Stated exercise 1:
In the passage about thesis work, where are the writer and the thesismates going tomorrow, and for what purpose?
━━ Excerpted passage
My thesismates and I will be going to UP tomorrow to look for the things we need with regards to our thesis. My friends just visited the university this morning and they told me that they only find a little information and it makes me worry. And until now, my thesismates haven't texted me about the plan tomorrow. I don't know what's happening on them. Hopefully, they will text me about tomorrow's plan.

Aside from that, we were given tons of school works such as assignments, project and reporting. And I'm still worried about the result of my exams in IT Elect and NOS. You know, school is really pain in the ass but I can't find any reason why I am so in love with that place. Perhaps, because of the people I used to meet along the way and the friends whom I used to confide with.
━━━━
━━ Data for this task
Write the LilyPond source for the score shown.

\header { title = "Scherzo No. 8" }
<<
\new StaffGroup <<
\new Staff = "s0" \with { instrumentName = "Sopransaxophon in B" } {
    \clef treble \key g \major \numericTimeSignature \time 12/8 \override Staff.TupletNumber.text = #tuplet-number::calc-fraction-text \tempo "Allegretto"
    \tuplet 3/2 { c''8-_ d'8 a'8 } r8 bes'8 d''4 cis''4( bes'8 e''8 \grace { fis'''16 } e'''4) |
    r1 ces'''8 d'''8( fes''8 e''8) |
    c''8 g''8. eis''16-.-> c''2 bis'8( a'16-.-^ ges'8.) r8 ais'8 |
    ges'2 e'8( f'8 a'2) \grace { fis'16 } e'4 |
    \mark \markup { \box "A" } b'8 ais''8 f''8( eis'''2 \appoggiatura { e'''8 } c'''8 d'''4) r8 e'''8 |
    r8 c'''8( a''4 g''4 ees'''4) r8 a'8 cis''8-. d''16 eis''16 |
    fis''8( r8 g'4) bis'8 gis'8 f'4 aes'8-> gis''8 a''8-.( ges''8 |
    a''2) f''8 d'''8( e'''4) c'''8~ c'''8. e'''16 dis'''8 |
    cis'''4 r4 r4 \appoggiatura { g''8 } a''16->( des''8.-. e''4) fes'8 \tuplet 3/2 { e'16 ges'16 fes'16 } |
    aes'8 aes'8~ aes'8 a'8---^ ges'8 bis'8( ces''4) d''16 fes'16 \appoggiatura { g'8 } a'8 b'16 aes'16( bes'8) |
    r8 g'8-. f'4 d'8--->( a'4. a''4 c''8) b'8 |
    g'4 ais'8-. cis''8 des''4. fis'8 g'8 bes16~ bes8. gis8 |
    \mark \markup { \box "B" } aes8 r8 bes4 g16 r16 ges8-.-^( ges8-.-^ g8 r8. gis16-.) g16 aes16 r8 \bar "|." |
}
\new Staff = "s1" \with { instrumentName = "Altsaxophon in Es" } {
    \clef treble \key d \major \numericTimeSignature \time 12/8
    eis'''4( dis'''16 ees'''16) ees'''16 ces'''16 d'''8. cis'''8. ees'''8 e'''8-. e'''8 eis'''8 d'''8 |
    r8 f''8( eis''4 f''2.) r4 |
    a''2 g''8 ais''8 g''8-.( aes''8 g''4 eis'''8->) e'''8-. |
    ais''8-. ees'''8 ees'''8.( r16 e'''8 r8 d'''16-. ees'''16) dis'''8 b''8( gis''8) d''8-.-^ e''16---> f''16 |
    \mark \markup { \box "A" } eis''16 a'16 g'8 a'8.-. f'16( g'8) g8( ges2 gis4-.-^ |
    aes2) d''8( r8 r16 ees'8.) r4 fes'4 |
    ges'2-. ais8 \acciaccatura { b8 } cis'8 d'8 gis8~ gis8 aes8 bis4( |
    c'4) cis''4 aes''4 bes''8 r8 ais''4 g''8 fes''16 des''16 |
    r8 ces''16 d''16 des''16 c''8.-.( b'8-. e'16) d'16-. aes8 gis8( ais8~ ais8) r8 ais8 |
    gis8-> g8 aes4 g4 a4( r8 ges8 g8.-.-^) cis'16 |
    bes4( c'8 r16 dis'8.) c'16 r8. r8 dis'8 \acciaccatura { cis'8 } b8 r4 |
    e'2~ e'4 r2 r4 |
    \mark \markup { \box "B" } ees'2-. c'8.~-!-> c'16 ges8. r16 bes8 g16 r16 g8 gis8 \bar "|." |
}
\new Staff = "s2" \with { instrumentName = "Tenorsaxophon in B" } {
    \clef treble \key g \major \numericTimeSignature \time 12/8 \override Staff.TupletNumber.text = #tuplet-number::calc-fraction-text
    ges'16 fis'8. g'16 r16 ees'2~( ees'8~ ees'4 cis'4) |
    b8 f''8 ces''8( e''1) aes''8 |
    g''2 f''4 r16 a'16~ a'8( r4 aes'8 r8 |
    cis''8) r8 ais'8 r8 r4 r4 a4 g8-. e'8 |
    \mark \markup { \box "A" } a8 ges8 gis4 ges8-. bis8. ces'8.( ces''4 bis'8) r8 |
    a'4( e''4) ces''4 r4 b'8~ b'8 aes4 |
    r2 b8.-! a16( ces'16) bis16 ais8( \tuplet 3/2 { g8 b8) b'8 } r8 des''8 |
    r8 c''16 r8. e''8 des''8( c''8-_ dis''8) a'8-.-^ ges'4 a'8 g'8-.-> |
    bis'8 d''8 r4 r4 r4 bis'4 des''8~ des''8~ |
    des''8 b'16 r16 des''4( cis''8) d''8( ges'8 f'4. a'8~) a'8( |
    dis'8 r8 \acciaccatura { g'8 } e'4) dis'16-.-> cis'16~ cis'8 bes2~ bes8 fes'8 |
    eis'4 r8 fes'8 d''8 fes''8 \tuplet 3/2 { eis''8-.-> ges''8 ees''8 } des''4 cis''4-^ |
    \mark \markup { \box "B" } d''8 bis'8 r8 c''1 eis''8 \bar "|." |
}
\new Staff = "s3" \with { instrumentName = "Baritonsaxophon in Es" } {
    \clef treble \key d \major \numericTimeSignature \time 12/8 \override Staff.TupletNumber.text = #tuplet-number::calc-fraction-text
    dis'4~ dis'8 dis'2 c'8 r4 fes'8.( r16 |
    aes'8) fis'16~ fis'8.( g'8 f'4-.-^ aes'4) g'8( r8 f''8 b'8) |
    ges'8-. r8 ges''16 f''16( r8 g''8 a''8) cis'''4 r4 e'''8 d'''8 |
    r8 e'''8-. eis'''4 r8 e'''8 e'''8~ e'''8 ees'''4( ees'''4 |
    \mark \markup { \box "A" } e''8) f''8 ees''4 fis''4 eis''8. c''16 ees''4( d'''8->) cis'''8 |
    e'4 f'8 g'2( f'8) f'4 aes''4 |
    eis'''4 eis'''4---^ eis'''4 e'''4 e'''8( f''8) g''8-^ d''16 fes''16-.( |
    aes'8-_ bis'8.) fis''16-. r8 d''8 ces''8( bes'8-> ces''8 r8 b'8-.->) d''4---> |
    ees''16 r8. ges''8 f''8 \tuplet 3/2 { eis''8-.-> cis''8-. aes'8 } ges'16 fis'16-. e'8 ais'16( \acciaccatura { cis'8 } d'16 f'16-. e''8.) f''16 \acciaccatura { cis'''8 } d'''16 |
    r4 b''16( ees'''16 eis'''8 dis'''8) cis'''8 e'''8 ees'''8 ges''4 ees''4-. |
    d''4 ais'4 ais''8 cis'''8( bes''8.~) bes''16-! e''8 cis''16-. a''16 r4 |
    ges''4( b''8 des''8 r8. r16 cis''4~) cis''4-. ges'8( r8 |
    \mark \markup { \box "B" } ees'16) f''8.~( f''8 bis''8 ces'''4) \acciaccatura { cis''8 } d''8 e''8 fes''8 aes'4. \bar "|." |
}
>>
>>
━━━━
Stated exercise 2:
Locate every line in the rows that contains the string "acciaccatura", and copy each of those lines.

Reply 1:
They are going to UP to look for the things they need for their thesis.

Reply 2:
    ges'2-. ais8 \acciaccatura { b8 } cis'8 d'8 gis8~ gis8 aes8 bis4( |
    bes4( c'8 r16 dis'8.) c'16 r8. r8 dis'8 \acciaccatura { cis'8 } b8 r4 |
    dis'8 r8 \acciaccatura { g'8 } e'4) dis'16-.-> cis'16~ cis'8 bes2~ bes8 fes'8 |
    ees''16 r8. ges''8 f''8 \tuplet 3/2 { eis''8-.-> cis''8-. aes'8 } ges'16 fis'16-. e'8 ais'16( \acciaccatura { cis'8 } d'16 f'16-. e''8.) f''16 \acciaccatura { cis'''8 } d'''16 |
    \mark \markup { \box "B" } ees'16) f''8.~( f''8 bis''8 ces'''4) \acciaccatura { cis''8 } d''8 e''8 fes''8 aes'4. \bar "|." |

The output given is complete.